Quatro dos atuais sete membros da Comissão Permanente vão sair - dois deles por terem atingido o limite informal de idade (têm mais de 68 anos), numa regra que não se aplica ao próprio Xi Jinping, que já tem 69. Mas tanto Li como Wang Yang (chefe do órgão consultivo do partido), que se falou que o podia substituir, ainda têm 67. O primeiro-ministro continuará contudo no cargo até à próxima eleição, que deverá ser em seis meses. Antes, Xi Jinping deverá ser eleito em março para um inédito terceiro mandato, depois de ter acabado com o limite de mandatos que existia.

A resolução aprovada ontem no congresso do Partido Comunista Chinês (PCC) diz que os quase 97 milhões de militantes devem "defender o papel central do camarada Xi Jinping". O presidente, que este domingo será reeleito secretário-geral do partido, torna-se no líder mais importante desde o fundador da República Popular, Mao Zedong. Xi Jinping, que é apresentado como "o núcleo de todo o partido", reiterou no seu discurso que o PCC deve "sofrer" e "vencer" para "continuar a avançar".

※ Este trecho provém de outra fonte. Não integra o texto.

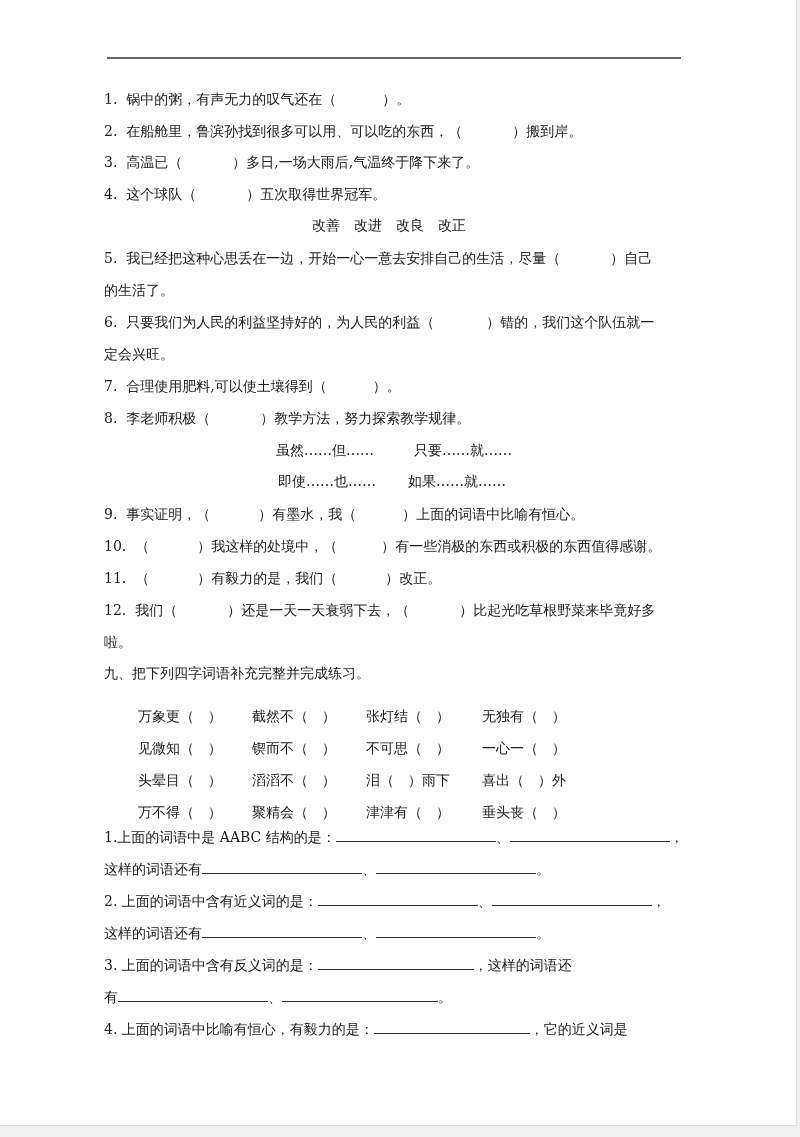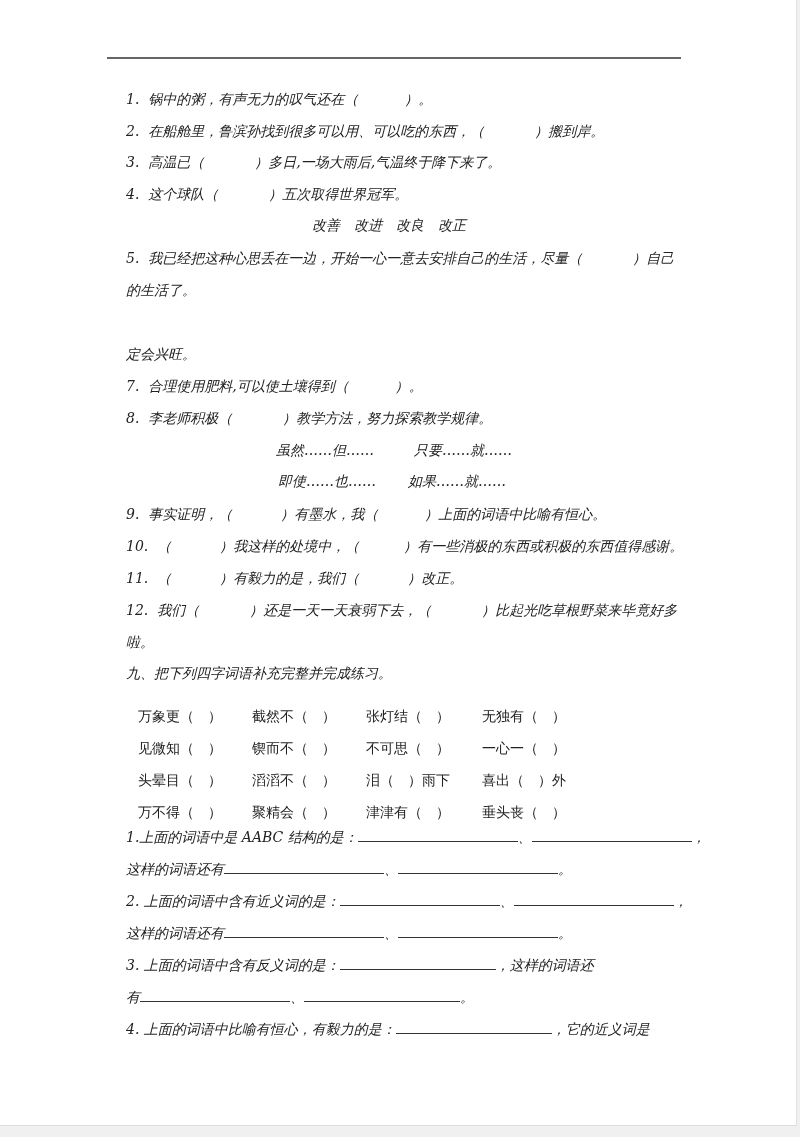"1. 锅中的粥，有声无力的叹气还在（ ）。" .ln { font-style: italic -> none; left: 126px -> 104px }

O congresso também aprovou, pela primeira vez, a inclusão explícita de declarações sobre a "oposição resoluta" à independência de Taiwan e à "dissuasão dos separatistas" que a procuram. O atual texto só falava no "fortalecimento da união de todos os chineses, incluindo os compatriotas em Taiwan" e os esforços sobre a reunificação com a ilha - que Pequim vê como uma província rebelde.